Prepitch: Character integer literals

taylorswift · November 21, 2018, 6:45pm

wait exactly what does this sentence mean? Are you saying the ABI impact of an in-place implementation of this proposal is small enough that it could make it in after Swift 5?

Douglas_Gregor · November 28, 2018, 4:44am

I mean that it’s ABI-additive, so we could stage it in after Swift 5. It’s also much smaller and therefore carries less risk.

Doug

johnno1962 · December 19, 2018, 12:43am

Hi @Douglas_Gregor, I’ve come up with a new implementation using the existing protocols here:

It’s not perfect but could you check it’s the sort of thing that could pass “fixed ABI” muster please. The only additive elements are a couple of new conformances to ExpressibleByUnicodeScalarLiteral for each integer type. Swift5 toolchain here.
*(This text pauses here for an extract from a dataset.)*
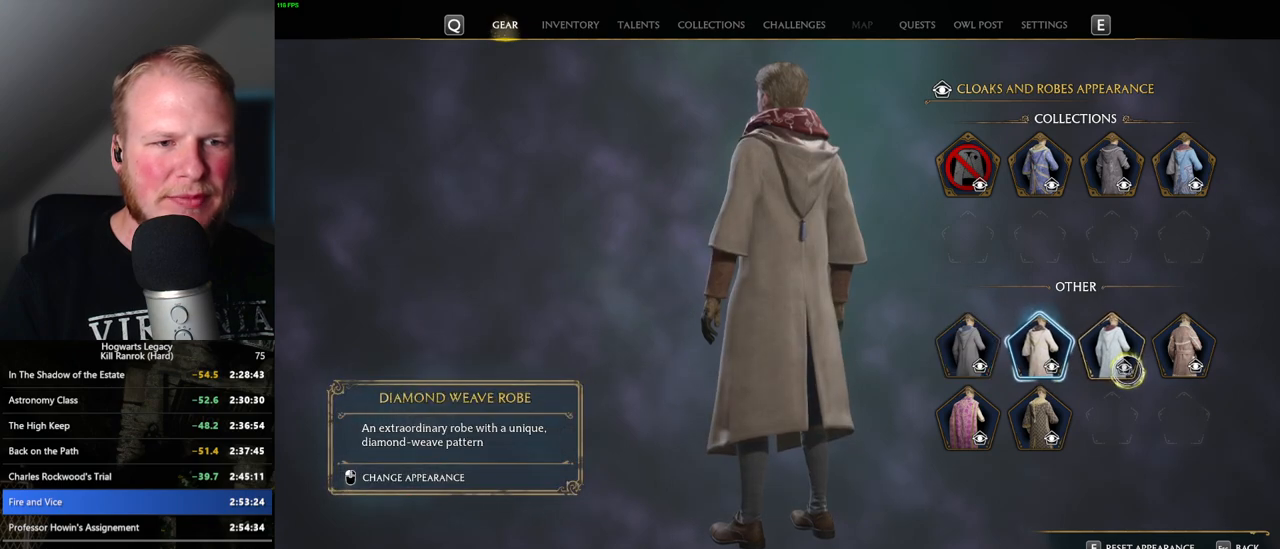
{"keys": [], "mouse": [], "events": []}
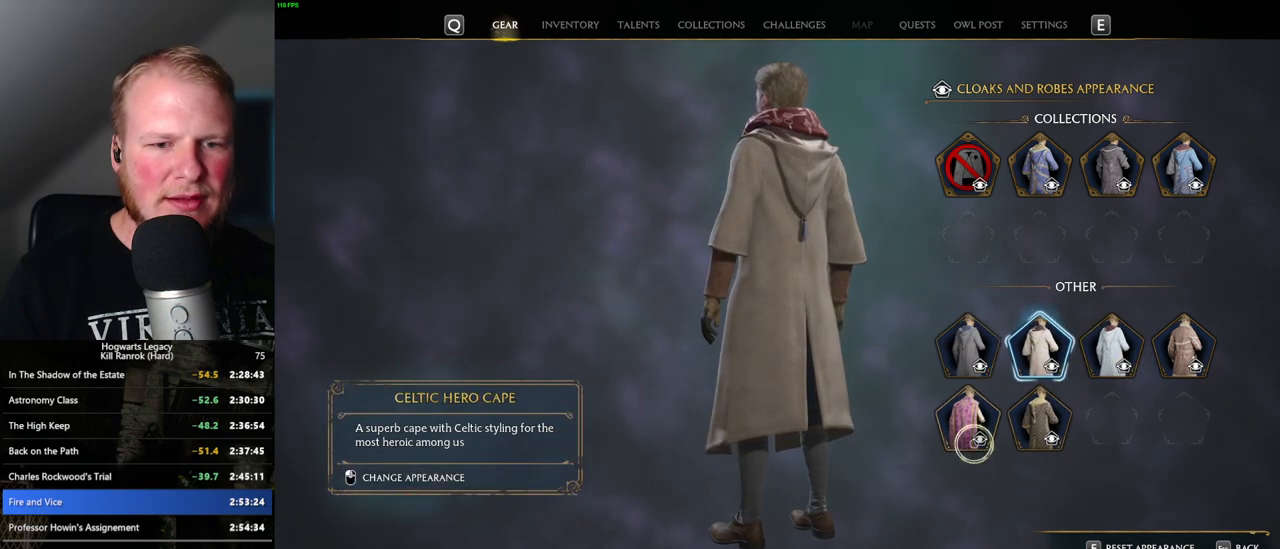
{"keys": [], "mouse": ["left"], "events": [[33, "mouse_left", "down"], [133, "mouse_left", "up"], [483, "mouse_left", "down"]]}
A few details on what the new implementation offers: It makes no real distinction between single and double quoted strings except single quoted strings are checked to be a single extended grapheme cluster and double quoted strings can not initialise an integer type without an error. Both can initialise a String, Character or Unicode.Scalar variables and the default type for both literals is String as it is not possible to make a distinction while maintaining compatibility. The default type for ’1’+’1’ is String and it’s value ”11" but '1'+’1' will give the ascii value for ’1’ times two in an integer context. digit - ‘0’ works if digit already has an integer type. The implementation checks for overflows when assigning into Int8 and Int16 but doesn’t make any distinction between signed and unsigned values so var acute: Int8 = ‘é' gives a negative number.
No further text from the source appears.